Got a hankering for hampering? Fortnum & Mason to open first store outside of UK in Hong Kong

The flagship Fortnum & Mason store in London. Photo via Wei-Te Wong.

Fortnum & Mason, the venerable London grocer and supplier to the royal family, has announced plans to open a new store on Hong Kong’s Victoria Harbour, its first brick-and-mortar outlet outside of the UK in its more than 300-year history.

The 7,000-square foot outlet — a fraction of the size of the 65,000-square-foot London flagship — will be located inside the K11 Musea development in Tsim Sha Tsui, which is slated to open in September, the Financial Times reports.

Chief executive Ewan Venters told the FT he was “extremely confident” in the store’s future success, noting its current partnership with local retailer Lane Crawford, which offers some Fortnum & Mason products at its stores here.

“[Hong Kong] offers a stable commercial trading environment for us to make our first big move into China,” Venters said. “It’s easy to do business there, easy to understand, and it promotes us strongly to mainland China.”

Venters noted that there were currently no plans to expand into the mainland, but did not exclude the possibility.

Founded in 1707, Fortnum’s history — at least in its own telling — closely charts the history of Britain itself, with the company supplying food to troops in the Napoleonic and Crimean wars in the early-to-mid-19th century, introducing Heinz baked beans to England in 1886, and provisioning the first British expedition to Everest with ample quail and champagne in 1922.

However, its proudest achievement, by far, was among its first: (allegedly) inventing the Scotch egg in 1738 as a handy snack for travelers.

A cartoon from 1865 depicts a Fortnum & Mason hamper lashed under a carriage. Image via Cardiff University.
A cartoon from 1865 depicts a Fortnum & Mason hamper lashed under a carriage. Image via Cardiff University.

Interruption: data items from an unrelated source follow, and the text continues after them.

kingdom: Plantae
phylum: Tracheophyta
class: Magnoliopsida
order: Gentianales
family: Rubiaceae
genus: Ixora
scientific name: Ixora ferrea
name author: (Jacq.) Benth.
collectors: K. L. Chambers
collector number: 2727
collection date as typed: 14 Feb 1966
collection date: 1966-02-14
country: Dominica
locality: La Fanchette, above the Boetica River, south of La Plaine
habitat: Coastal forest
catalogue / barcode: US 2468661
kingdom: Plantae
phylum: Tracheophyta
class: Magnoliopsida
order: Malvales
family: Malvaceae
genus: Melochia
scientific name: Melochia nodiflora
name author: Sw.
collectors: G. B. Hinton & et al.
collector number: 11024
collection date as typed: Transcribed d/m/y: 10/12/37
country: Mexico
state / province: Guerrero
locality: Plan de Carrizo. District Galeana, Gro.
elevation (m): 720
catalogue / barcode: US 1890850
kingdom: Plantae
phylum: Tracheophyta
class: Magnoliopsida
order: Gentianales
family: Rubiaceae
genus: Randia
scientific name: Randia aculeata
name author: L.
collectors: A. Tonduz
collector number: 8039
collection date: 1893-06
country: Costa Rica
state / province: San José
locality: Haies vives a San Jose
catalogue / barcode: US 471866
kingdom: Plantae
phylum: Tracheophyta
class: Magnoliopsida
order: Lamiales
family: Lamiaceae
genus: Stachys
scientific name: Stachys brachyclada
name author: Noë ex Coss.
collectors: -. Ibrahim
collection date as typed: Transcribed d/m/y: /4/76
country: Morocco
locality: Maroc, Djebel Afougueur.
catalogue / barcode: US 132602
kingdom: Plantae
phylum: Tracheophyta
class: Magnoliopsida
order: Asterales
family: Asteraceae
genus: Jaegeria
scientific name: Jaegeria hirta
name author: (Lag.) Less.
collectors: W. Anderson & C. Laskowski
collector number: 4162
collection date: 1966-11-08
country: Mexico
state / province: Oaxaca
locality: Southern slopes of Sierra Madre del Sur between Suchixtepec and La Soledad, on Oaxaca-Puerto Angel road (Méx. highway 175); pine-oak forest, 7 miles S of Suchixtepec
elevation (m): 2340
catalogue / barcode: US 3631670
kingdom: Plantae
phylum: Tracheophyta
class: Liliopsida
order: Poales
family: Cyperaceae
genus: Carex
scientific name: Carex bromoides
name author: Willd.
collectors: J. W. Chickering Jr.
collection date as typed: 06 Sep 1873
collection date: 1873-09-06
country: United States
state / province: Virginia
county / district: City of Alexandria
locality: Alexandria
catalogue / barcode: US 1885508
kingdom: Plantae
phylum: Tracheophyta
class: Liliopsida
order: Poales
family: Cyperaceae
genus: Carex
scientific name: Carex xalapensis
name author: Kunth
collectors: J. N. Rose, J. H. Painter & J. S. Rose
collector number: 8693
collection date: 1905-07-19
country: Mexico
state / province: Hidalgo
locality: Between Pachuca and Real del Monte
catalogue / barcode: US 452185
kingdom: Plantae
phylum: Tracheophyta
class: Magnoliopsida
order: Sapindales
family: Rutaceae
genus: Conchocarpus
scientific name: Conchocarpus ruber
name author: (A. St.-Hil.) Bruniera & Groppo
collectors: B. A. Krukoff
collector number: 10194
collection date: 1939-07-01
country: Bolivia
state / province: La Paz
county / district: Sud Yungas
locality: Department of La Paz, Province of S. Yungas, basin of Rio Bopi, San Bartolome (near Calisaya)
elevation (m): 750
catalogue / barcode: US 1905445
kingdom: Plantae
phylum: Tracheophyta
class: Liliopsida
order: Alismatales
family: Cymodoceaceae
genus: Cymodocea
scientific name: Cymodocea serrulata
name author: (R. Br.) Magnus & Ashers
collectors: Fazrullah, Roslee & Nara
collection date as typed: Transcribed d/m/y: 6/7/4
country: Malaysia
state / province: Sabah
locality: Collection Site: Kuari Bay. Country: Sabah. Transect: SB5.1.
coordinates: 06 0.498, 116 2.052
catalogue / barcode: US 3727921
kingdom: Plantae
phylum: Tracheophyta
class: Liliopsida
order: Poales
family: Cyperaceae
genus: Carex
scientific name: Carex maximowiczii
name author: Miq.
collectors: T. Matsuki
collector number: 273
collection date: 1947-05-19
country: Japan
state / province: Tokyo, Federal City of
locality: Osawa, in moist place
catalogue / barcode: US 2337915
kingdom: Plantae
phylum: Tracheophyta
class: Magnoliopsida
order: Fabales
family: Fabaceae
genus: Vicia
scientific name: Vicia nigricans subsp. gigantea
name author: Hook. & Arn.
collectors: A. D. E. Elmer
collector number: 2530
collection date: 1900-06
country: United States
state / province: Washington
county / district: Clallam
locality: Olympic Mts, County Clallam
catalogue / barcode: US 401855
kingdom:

The grocer is best known for its wicker hampers, packed with pre-assembled combinations of various food and drink. The hampers have actually gotten multiple shout-outs from no less an august English personage than Charles Dickens, who invited a friend to a picnic in 1851 thusly:

“I have promised Charley that I will appear at 11 that morning at Slough, armed with a hamper from Fortnum and Mason’s, and take him and three other young Etonian Shavers up the river. He ‘knows a bank’ where we can dine; and if you can come, you and I will console ourselves for our antiquity, after dinner, with a trifle of tobacco and champagne in the starn of the wessel.”